Сантер покачал головой.
— Скажите еще раз, что вы меня прощаете, и возвращайтесь к себе; гражданка Ферне делает мне знак, что вам пора уходить.
— Прощаю вас от всего сердца, — сказал он, — даже если наше знакомство приведет меня на эшафот. — До завтра!
— Как легко вы говорите «До завтра»! Я обернулась к г-же Ферне:
— Мы сможем увидеться завтра?
— Да, во время прогулки.
— Тогда я скажу, как вы, гражданин Сантер: «До завтра». Он вышел. Я выпила свою чашку молока и села тебе писать.
Я слышу, как часы на ратуше бьют два часа пополуночи.

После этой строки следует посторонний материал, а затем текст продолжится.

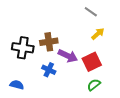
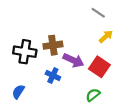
red square: (92, 62) -> (99, 67), turned -30
blue semicircle: (17, 85) -> (18, 92), turned -72
green semicircle: (94, 85) -> (93, 95), moved

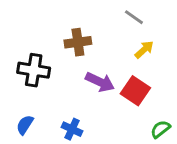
brown cross: (53, 45) -> (78, 42), moved
blue cross: (53, 75) -> (72, 129), moved
green semicircle: (93, 95) -> (160, 129), moved

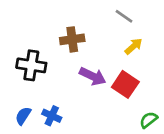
blue cross: (72, 129) -> (52, 116), moved

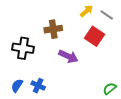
gray line: (124, 16) -> (107, 15), moved
yellow arrow: (134, 46) -> (87, 11), moved
red square: (125, 84) -> (95, 36), moved

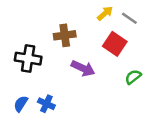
green semicircle: (110, 89) -> (133, 77), moved

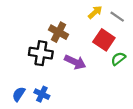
brown cross: (65, 35) -> (59, 32), turned 36
black cross: (28, 59) -> (41, 53), moved
green semicircle: (133, 77) -> (118, 59), moved

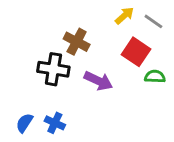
green semicircle: (118, 59) -> (155, 76), turned 40

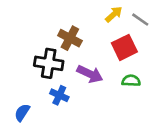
red square: (136, 52) -> (124, 47), turned 30
green semicircle: (155, 76) -> (131, 81), moved
blue cross: (55, 123) -> (59, 95), moved

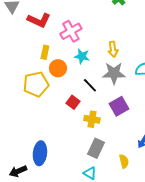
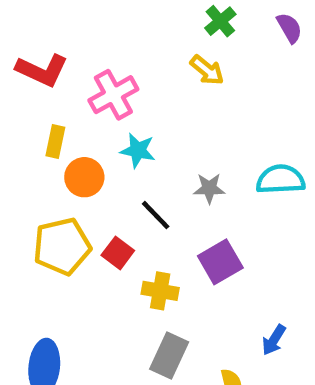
yellow arrow: (113, 49) -> (207, 70), moved, turned -42
gray star: (114, 73) -> (209, 188), size x0.6
yellow pentagon: (36, 84) -> (62, 246), moved

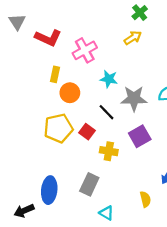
yellow arrow: (207, 70) -> (133, 38), turned -72
cyan star: (138, 150) -> (109, 79), moved
gray star: (209, 188) -> (134, 98), size x1.6
gray rectangle: (169, 356) -> (89, 184), moved

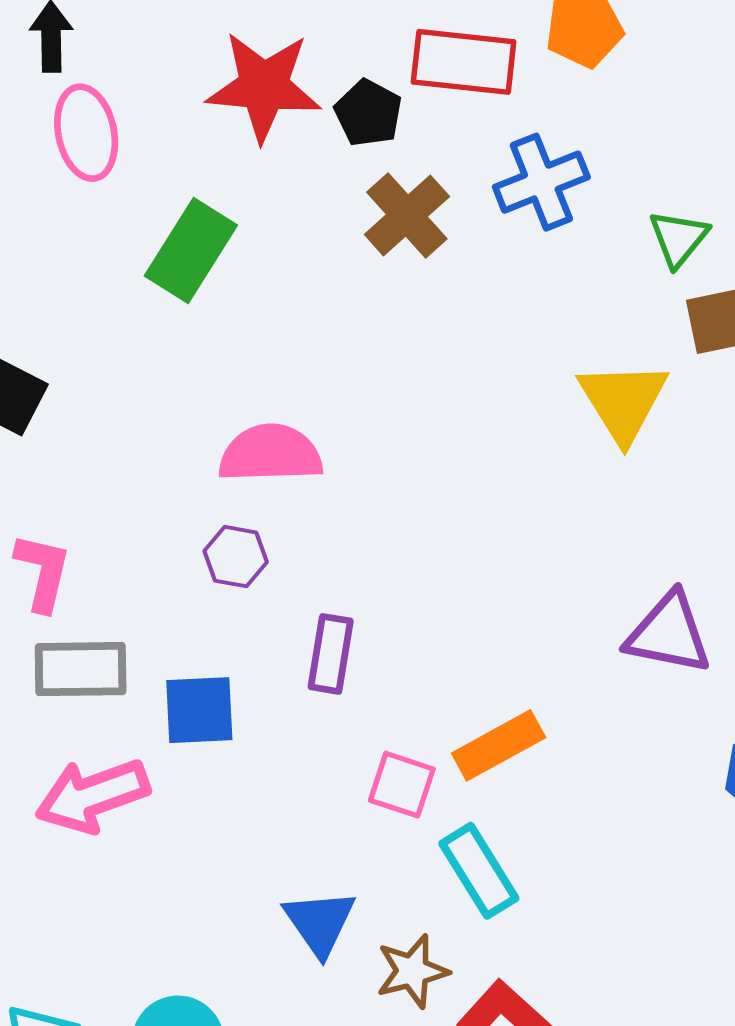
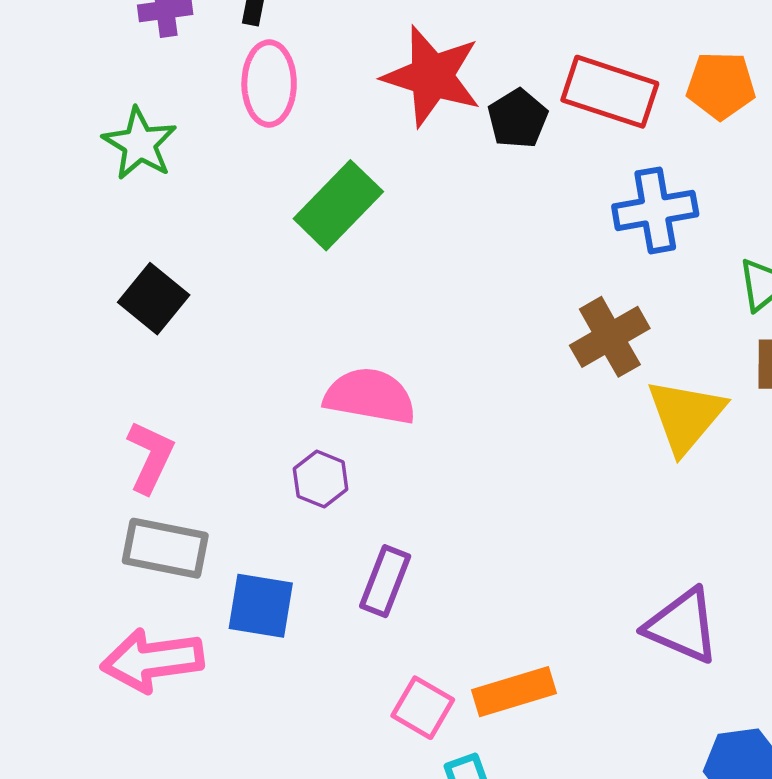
brown cross: (407, 215) -> (610, 337), moved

Ты даже представить себе не можешь, какой спокойной делает меня уверенность, что завтра или послезавтра я умру.
Ла Форс, 18 июня 1794 г.
Мой друг, по-моему, у меня сложилось о смерти самое полное представление, какое только может быть. Я проспала шесть часов кряду, спала глубоко, без сновидений и ничего не чувствовала.
И все же сколько бы мы ни подыскивали сравнение, ничто не похоже на смерть, кроме самой смерти.
Если бы смерть была не более чем сон, похожий на тот, от которого я только что очнулась, все боялись бы ее не больше, чем сна.
Лавуазье сказал, что человек — отвердевший газ; невозможно подобрать более простое выражение.
Нож гильотины падает вам на шею, и газ разжижается.
Но зачем служит и чем становится газ, из которого состоит человек, когда он возвращается к своим истокам и снова растворяется в бесконечной природе?
Тем, чем он был до рождения?
Нет, ведь до рождения его просто не было.
Смерть необходима, так же необходима, как жизнь. Без смерти, то есть без преемственности, не было бы прогресса, не было бы цивилизации. Поколения, возвышаясь друг над другом, расширяют свои горизонты.
Без смерти мир стоял бы на месте.
Но чем становится человек после смерти?
Удобрением для идей, удобрением для наук.
И правда, невесело думать, что это единственное, на что годится наше тело, когда становится трупом.
Возвышенная Шарлотта Корде превратилась в удобрение! Славная Люсиль превратилась в удобрение! Бедняжка Николь превратилась в удобрение!
О, как утешает нас английский поэт, вкладывая на похоронах Офелии в уста Лаэрта слова:
Пусть из ее неоскверненной плоти
Взрастут фиалки! -
Помни, грубый поп:
Сестра на небе ангелом зареет,
Когда ты в корчах взвоешь.
Увы! Современная наука еще допускает, что тело может обратиться в фиалки, но она никак не допускает, что душа может обратиться в ангела.
Как только появился этот ангел, где ему место?
Пока невежественные в астрономии люди верили в существование небес, его помещали на небе; но современная наука опровергла разом и эмпирей греков, и небесную твердь иудеев, и небо христиан.